Une sixième filiale est ouverte en Chine sous le nom de Joyo en septembre 2004.

En 2004, le bénéfice net d’Amazon est de 588 millions de dollars US, dont 45% généré par ses six filiales, avec un chiffre d’affaires de 6,9 milliards de dollars.

Présent dans sept pays (États-Unis, Canada, Royaume-Uni, Allemagne, France, Japon, Chine) et devenu une référence mondiale du commerce en ligne, Amazon fête ses dix ans d’existence en juillet 2005, avec 9.000 salariés et 41 millions de clients attirés par des produits culturels, high-tech et autres à des prix attractifs et une livraison en 48 heures maximum dans les pays hébergeant une plateforme Amazon.

Amazon poursuit ensuite sa croissance, vend de plus en plus de livres numériques après avoir racheté la société Mobipocket en avril 2005, et lance sa tablette de lecture, le Kindle, en novembre 2007, avec un catalogue de 80.000 ebooks. 538.000 tablettes sont vendues en 2008. Deux autres modèles, le Kindle 2 et le Kindle DX (avec un écran plus grand), sont lancés respectivement en février et mai 2009.

En janvier 2009, Amazon rachète la société Audible.com et sa collection de livres, journaux et magazines audio, à savoir 80.000 titres téléchargeables sur baladeur, téléphone mobile et smartphone. Le catalogue d'Amazon comptabiliserait 450.000 ebooks en mars 2010.

= Et les petites librairies?

Qu'en est-il des petites librairies, générales et spécialisées? Ces librairies se débrouillent au mieux avec des moyens limités, comme la librairie Ulysse, sise au coeur de Paris, dans l’île Saint-Louis, tout en se faisant peu d'illusions sur le raz-de-marée qui est en train de les emporter.

Créée en 1971 par Catherine Domain, la librairie Ulysse est la première librairie au monde uniquement consacrée au voyage. Ses 20.000 livres, cartes et revues neufs et d’occasion recèlent des documents introuvables ailleurs. À la fois libraire et grande voyageuse, Catherine Domain est membre du Syndicat national de la librairie ancienne et moderne (SLAM), du Club des explorateurs et du Club international des grands voyageurs.

En 1999, elle décide de se lancer dans un voyage autrement plus ingrat, virtuel cette fois-ci, à savoir la réalisation d’un site web en autodidacte. «Mon site est embryonnaire et en construction», raconte-t- elle en novembre 2000. «Il se veut à l’image de ma librairie, un lieu de rencontre avant d’être un lieu commercial. Il sera toujours en perpétuel devenir! Internet me prend la tête, me bouffe mon temps et ne me rapporte presque rien, mais cela ne m’ennuie pas…»
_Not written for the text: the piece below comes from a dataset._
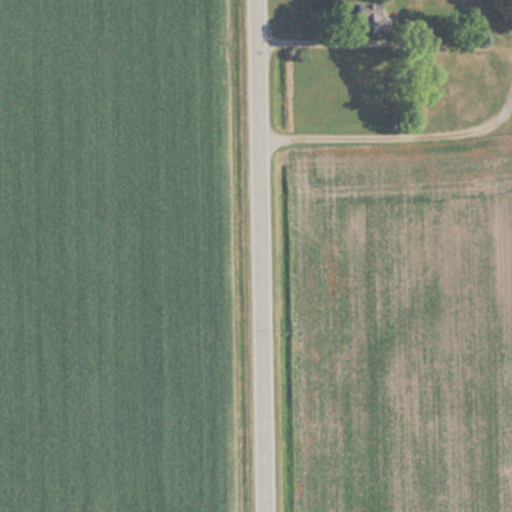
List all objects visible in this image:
building: (362, 17)
road: (260, 256)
Elle est toutefois pessimiste sur l’avenir des librairies comme la sienne. «Internet tue les librairies spécialisées. En attendant d’être dévorée, je l’utilise comme un moyen d’attirer les clients chez moi, et aussi de trouver des livres pour ceux qui n’ont pas encore internet chez eux! Mais j’ai peu d’espoir…»
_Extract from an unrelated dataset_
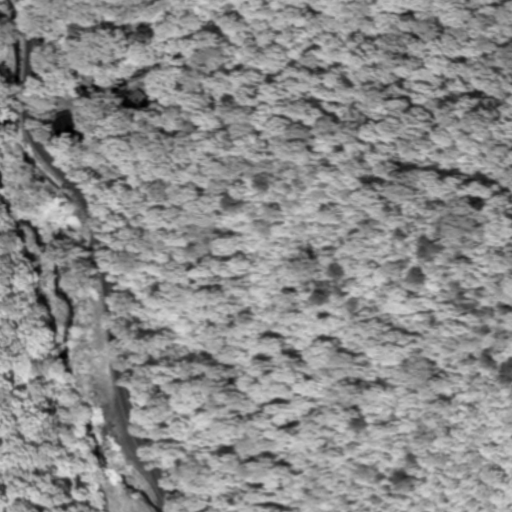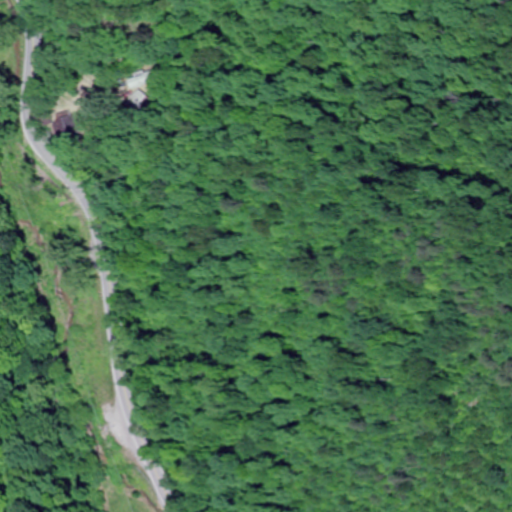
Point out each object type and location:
building: (147, 78)
road: (103, 250)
Dix ans plus tard, Catherine voit l'internet d'un autre oeil. Elle écrit en avril 2010: «Internet a pris de plus en plus de place dans ma vie! Il me permet depuis le 1er avril d'être éditeur grâce à de laborieuses formations Photoshop, InDesign et autres. (…) Quand j'ai commencé à utiliser l'internet, je ne m'attendais vraiment pas à devenir éditeur.» Catherine publie bien entendu des livres de voyage.